Avant le final, un petit film sur les éditions de 1984 et 1985 est diffusé avec Slayer et Metallica, ainsi qu’un mot sympathique de ces derniers pour le festival.
Il est tard quand Lee Aaron débarque et nous ne pouvons assister qu’au début du concert. Cela sera suffisant pour constater que la Canadienne est en forme après plus de quarante années de carrière. L’entame avec une version courte de « Metal Queen » est idéale. Cette claque hard rock fait taper du pied, portée par la voix éraillée et délicieuse de Lee. La suite avec « Hot To Be Rocked », « Powerline / Lady Of The Darkest Night » et « Fire And Gasoline » est savoureuse. Le ton hard mélodique typiquement années 80 est particulièrement sympathique. Il se dégage une belle énergie ; Lee est en grande forme et l’on apprécie des refrains bien troussés et fédérateurs ainsi que des soli diablement heavy. Nous quittons la salle à regret, mais avec le plaisir d’avoir vu une Lee Aaron au sommet de sa forme.

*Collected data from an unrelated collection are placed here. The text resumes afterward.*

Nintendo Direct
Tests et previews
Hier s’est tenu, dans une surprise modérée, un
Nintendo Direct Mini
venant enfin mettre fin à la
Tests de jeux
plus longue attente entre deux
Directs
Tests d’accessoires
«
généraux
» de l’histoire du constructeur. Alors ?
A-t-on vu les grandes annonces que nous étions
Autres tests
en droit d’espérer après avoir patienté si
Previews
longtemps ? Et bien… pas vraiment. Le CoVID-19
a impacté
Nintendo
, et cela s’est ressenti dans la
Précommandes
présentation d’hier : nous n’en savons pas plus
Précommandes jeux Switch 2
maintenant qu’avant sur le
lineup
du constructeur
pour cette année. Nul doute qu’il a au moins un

Cette édition du Heavy Sound a été une réussite totale. Chaque groupe a enchanté une foule motivée et cela a donné lieu à une splendide célébration du heavy metal. Le festival a réussi son retour de la meilleure des manières ; sa renaissance a été parfaite. Il ne reste plus qu’à remercier chaleureusement les organisateurs pour leur accueil et leur sympathie.